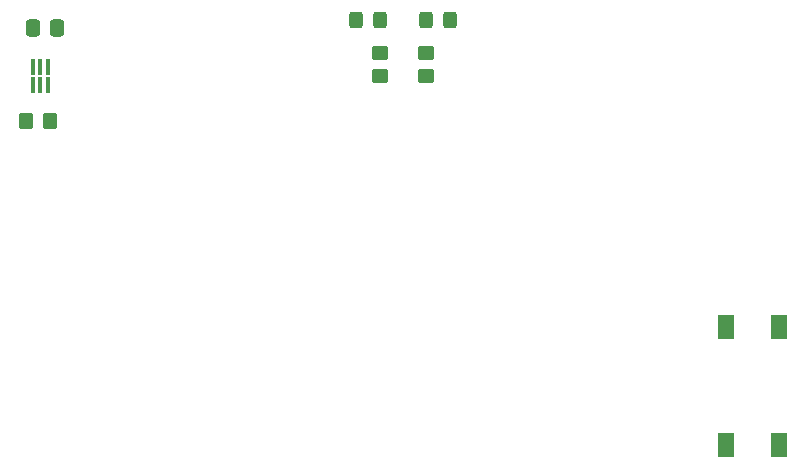
<source format=gbr>
%TF.GenerationSoftware,KiCad,Pcbnew,8.0.1*%
%TF.CreationDate,2024-04-05T16:27:53-06:00*%
%TF.ProjectId,weather_station_pico,77656174-6865-4725-9f73-746174696f6e,rev?*%
%TF.SameCoordinates,Original*%
%TF.FileFunction,Paste,Top*%
%TF.FilePolarity,Positive*%
%FSLAX46Y46*%
G04 Gerber Fmt 4.6, Leading zero omitted, Abs format (unit mm)*
G04 Created by KiCad (PCBNEW 8.0.1) date 2024-04-05 16:27:53*
%MOMM*%
%LPD*%
G01*
G04 APERTURE LIST*
G04 Aperture macros list*
%AMRoundRect*
0 Rectangle with rounded corners*
0 $1 Rounding radius*
0 $2 $3 $4 $5 $6 $7 $8 $9 X,Y pos of 4 corners*
0 Add a 4 corners polygon primitive as box body*
4,1,4,$2,$3,$4,$5,$6,$7,$8,$9,$2,$3,0*
0 Add four circle primitives for the rounded corners*
1,1,$1+$1,$2,$3*
1,1,$1+$1,$4,$5*
1,1,$1+$1,$6,$7*
1,1,$1+$1,$8,$9*
0 Add four rect primitives between the rounded corners*
20,1,$1+$1,$2,$3,$4,$5,0*
20,1,$1+$1,$4,$5,$6,$7,0*
20,1,$1+$1,$6,$7,$8,$9,0*
20,1,$1+$1,$8,$9,$2,$3,0*%
G04 Aperture macros list end*
%ADD10R,1.397000X2.108200*%
%ADD11RoundRect,0.250000X0.325000X0.450000X-0.325000X0.450000X-0.325000X-0.450000X0.325000X-0.450000X0*%
%ADD12RoundRect,0.250000X-0.350000X-0.450000X0.350000X-0.450000X0.350000X0.450000X-0.350000X0.450000X0*%
%ADD13RoundRect,0.250000X-0.337500X-0.475000X0.337500X-0.475000X0.337500X0.475000X-0.337500X0.475000X0*%
%ADD14RoundRect,0.025600X-0.134400X0.594400X-0.134400X-0.594400X0.134400X-0.594400X0.134400X0.594400X0*%
%ADD15RoundRect,0.250000X-0.325000X-0.450000X0.325000X-0.450000X0.325000X0.450000X-0.325000X0.450000X0*%
%ADD16RoundRect,0.250000X0.450000X-0.350000X0.450000X0.350000X-0.450000X0.350000X-0.450000X-0.350000X0*%
G04 APERTURE END LIST*
D10*
%TO.C,SW1*%
X174794999Y-107950000D03*
X174794999Y-97950000D03*
X179295001Y-107950000D03*
X179295001Y-97950000D03*
%TD*%
D11*
%TO.C,D2*%
X145495000Y-71900000D03*
X143445000Y-71900000D03*
%TD*%
D12*
%TO.C,R11*%
X115545000Y-80450000D03*
X117545000Y-80450000D03*
%TD*%
D13*
%TO.C,C4*%
X116107500Y-72650000D03*
X118182500Y-72650000D03*
%TD*%
D14*
%TO.C,U3*%
X117395000Y-75955000D03*
X116745000Y-75955000D03*
X116095000Y-75955000D03*
X116095000Y-77445000D03*
X116745000Y-77445000D03*
X117395000Y-77445000D03*
%TD*%
D15*
%TO.C,D1*%
X149395000Y-71900000D03*
X151445000Y-71900000D03*
%TD*%
D16*
%TO.C,R6*%
X145495000Y-76700000D03*
X145495000Y-74700000D03*
%TD*%
%TO.C,R5*%
X149395000Y-76700000D03*
X149395000Y-74700000D03*
%TD*%
M02*

</source>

• ACTIVITY: Reproduce every record above word for word. Leave the pictures out.

• WRITTEN REPLY:
<source format=gbr>
%TF.GenerationSoftware,KiCad,Pcbnew,8.0.1*%
%TF.CreationDate,2024-04-05T16:27:53-06:00*%
%TF.ProjectId,weather_station_pico,77656174-6865-4725-9f73-746174696f6e,rev?*%
%TF.SameCoordinates,Original*%
%TF.FileFunction,Paste,Top*%
%TF.FilePolarity,Positive*%
%FSLAX46Y46*%
G04 Gerber Fmt 4.6, Leading zero omitted, Abs format (unit mm)*
G04 Created by KiCad (PCBNEW 8.0.1) date 2024-04-05 16:27:53*
%MOMM*%
%LPD*%
G01*
G04 APERTURE LIST*
G04 Aperture macros list*
%AMRoundRect*
0 Rectangle with rounded corners*
0 $1 Rounding radius*
0 $2 $3 $4 $5 $6 $7 $8 $9 X,Y pos of 4 corners*
0 Add a 4 corners polygon primitive as box body*
4,1,4,$2,$3,$4,$5,$6,$7,$8,$9,$2,$3,0*
0 Add four circle primitives for the rounded corners*
1,1,$1+$1,$2,$3*
1,1,$1+$1,$4,$5*
1,1,$1+$1,$6,$7*
1,1,$1+$1,$8,$9*
0 Add four rect primitives between the rounded corners*
20,1,$1+$1,$2,$3,$4,$5,0*
20,1,$1+$1,$4,$5,$6,$7,0*
20,1,$1+$1,$6,$7,$8,$9,0*
20,1,$1+$1,$8,$9,$2,$3,0*%
G04 Aperture macros list end*
%ADD10R,1.397000X2.108200*%
%ADD11RoundRect,0.250000X0.325000X0.450000X-0.325000X0.450000X-0.325000X-0.450000X0.325000X-0.450000X0*%
%ADD12RoundRect,0.250000X-0.350000X-0.450000X0.350000X-0.450000X0.350000X0.450000X-0.350000X0.450000X0*%
%ADD13RoundRect,0.250000X-0.337500X-0.475000X0.337500X-0.475000X0.337500X0.475000X-0.337500X0.475000X0*%
%ADD14RoundRect,0.025600X-0.134400X0.594400X-0.134400X-0.594400X0.134400X-0.594400X0.134400X0.594400X0*%
%ADD15RoundRect,0.250000X-0.325000X-0.450000X0.325000X-0.450000X0.325000X0.450000X-0.325000X0.450000X0*%
%ADD16RoundRect,0.250000X0.450000X-0.350000X0.450000X0.350000X-0.450000X0.350000X-0.450000X-0.350000X0*%
G04 APERTURE END LIST*
D10*
%TO.C,SW1*%
X174794999Y-107950000D03*
X174794999Y-97950000D03*
X179295001Y-107950000D03*
X179295001Y-97950000D03*
%TD*%
D11*
%TO.C,D2*%
X145495000Y-71900000D03*
X143445000Y-71900000D03*
%TD*%
D12*
%TO.C,R11*%
X115545000Y-80450000D03*
X117545000Y-80450000D03*
%TD*%
D13*
%TO.C,C4*%
X116107500Y-72650000D03*
X118182500Y-72650000D03*
%TD*%
D14*
%TO.C,U3*%
X117395000Y-75955000D03*
X116745000Y-75955000D03*
X116095000Y-75955000D03*
X116095000Y-77445000D03*
X116745000Y-77445000D03*
X117395000Y-77445000D03*
%TD*%
D15*
%TO.C,D1*%
X149395000Y-71900000D03*
X151445000Y-71900000D03*
%TD*%
D16*
%TO.C,R6*%
X145495000Y-76700000D03*
X145495000Y-74700000D03*
%TD*%
%TO.C,R5*%
X149395000Y-76700000D03*
X149395000Y-74700000D03*
%TD*%
M02*

</source>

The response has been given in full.